| PROBLEM DETAILS |
Copy out the data that follows exactly, leaving out no line.
_ _ _ _ _ _ _
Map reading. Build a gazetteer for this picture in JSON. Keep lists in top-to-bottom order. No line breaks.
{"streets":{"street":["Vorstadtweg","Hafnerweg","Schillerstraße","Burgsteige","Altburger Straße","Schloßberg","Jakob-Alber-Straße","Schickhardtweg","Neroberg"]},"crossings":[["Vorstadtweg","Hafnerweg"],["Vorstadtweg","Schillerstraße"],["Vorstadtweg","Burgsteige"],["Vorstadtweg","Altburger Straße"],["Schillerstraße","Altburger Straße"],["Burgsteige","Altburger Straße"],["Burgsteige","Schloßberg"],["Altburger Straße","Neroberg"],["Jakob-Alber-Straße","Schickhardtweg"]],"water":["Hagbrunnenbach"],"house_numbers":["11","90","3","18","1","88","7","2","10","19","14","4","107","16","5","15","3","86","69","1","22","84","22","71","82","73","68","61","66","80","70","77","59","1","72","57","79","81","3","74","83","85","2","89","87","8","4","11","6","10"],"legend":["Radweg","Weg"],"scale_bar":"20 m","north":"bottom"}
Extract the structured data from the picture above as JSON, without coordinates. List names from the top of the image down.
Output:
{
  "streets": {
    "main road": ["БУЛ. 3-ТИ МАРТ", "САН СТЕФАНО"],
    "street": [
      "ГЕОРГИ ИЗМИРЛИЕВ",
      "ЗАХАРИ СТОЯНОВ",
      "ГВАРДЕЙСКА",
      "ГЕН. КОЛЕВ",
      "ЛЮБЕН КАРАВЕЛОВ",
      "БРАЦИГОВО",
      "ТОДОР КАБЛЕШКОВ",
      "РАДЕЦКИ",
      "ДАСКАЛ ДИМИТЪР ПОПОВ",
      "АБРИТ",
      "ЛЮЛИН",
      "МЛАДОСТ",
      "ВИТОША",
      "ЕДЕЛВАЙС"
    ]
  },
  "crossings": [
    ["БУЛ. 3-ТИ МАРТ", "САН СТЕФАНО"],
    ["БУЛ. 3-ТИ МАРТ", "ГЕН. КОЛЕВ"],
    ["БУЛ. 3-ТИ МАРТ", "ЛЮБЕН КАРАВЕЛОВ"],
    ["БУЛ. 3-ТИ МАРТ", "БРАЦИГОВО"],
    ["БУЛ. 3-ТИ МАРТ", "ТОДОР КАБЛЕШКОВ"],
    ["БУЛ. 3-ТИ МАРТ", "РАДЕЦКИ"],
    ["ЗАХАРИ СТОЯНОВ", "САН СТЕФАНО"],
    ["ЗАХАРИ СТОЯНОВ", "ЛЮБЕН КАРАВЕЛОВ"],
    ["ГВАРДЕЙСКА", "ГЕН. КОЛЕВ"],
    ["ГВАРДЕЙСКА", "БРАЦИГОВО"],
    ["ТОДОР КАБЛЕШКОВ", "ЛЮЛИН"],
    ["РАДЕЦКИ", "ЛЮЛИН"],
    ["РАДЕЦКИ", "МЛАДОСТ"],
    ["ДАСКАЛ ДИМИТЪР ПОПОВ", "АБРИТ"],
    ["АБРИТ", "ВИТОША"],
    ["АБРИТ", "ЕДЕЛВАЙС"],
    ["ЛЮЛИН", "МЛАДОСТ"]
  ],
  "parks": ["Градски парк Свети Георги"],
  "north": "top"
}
_ _ _ _ _ _ _
| RESPONSE TO THIS EXERCISE |
Map reading. Build a gazetteer for this picture in JSON. Keep lists in top-to-bottom order. No line breaks.
{"streets":{"street":["Vorstadtweg","Hafnerweg","Schillerstraße","Burgsteige","Altburger Straße","Schloßberg","Jakob-Alber-Straße","Schickhardtweg","Neroberg"]},"crossings":[["Vorstadtweg","Hafnerweg"],["Vorstadtweg","Schillerstraße"],["Vorstadtweg","Burgsteige"],["Vorstadtweg","Altburger Straße"],["Schillerstraße","Altburger Straße"],["Burgsteige","Altburger Straße"],["Burgsteige","Schloßberg"],["Altburger Straße","Neroberg"],["Jakob-Alber-Straße","Schickhardtweg"]],"water":["Hagbrunnenbach"],"house_numbers":["11","90","3","18","1","88","7","2","10","19","14","4","107","16","5","15","3","86","69","1","22","84","22","71","82","73","68","61","66","80","70","77","59","1","72","57","79","81","3","74","83","85","2","89","87","8","4","11","6","10"],"legend":["Radweg","Weg"],"scale_bar":"20 m","north":"bottom"}
Extract the structured data from the picture above as JSON, without coordinates. List names from the top of the image down.
Output:
{
  "streets": {
    "main road": ["БУЛ. 3-ТИ МАРТ", "САН СТЕФАНО"],
    "street": [
      "ГЕОРГИ ИЗМИРЛИЕВ",
      "ЗАХАРИ СТОЯНОВ",
      "ГВАРДЕЙСКА",
      "ГЕН. КОЛЕВ",
      "ЛЮБЕН КАРАВЕЛОВ",
      "БРАЦИГОВО",
      "ТОДОР КАБЛЕШКОВ",
      "РАДЕЦКИ",
      "ДАСКАЛ ДИМИТЪР ПОПОВ",
      "АБРИТ",
      "ЛЮЛИН",
      "МЛАДОСТ",
      "ВИТОША",
      "ЕДЕЛВАЙС"
    ]
  },
  "crossings": [
    ["БУЛ. 3-ТИ МАРТ", "САН СТЕФАНО"],
    ["БУЛ. 3-ТИ МАРТ", "ГЕН. КОЛЕВ"],
    ["БУЛ. 3-ТИ МАРТ", "ЛЮБЕН КАРАВЕЛОВ"],
    ["БУЛ. 3-ТИ МАРТ", "БРАЦИГОВО"],
    ["БУЛ. 3-ТИ МАРТ", "ТОДОР КАБЛЕШКОВ"],
    ["БУЛ. 3-ТИ МАРТ", "РАДЕЦКИ"],
    ["ЗАХАРИ СТОЯНОВ", "САН СТЕФАНО"],
    ["ЗАХАРИ СТОЯНОВ", "ЛЮБЕН КАРАВЕЛОВ"],
    ["ГВАРДЕЙСКА", "ГЕН. КОЛЕВ"],
    ["ГВАРДЕЙСКА", "БРАЦИГОВО"],
    ["ТОДОР КАБЛЕШКОВ", "ЛЮЛИН"],
    ["РАДЕЦКИ", "ЛЮЛИН"],
    ["РАДЕЦКИ", "МЛАДОСТ"],
    ["ДАСКАЛ ДИМИТЪР ПОПОВ", "АБРИТ"],
    ["АБРИТ", "ВИТОША"],
    ["АБРИТ", "ЕДЕЛВАЙС"],
    ["ЛЮЛИН", "МЛАДОСТ"]
  ],
  "parks": ["Градски парк Свети Георги"],
  "north": "top"
}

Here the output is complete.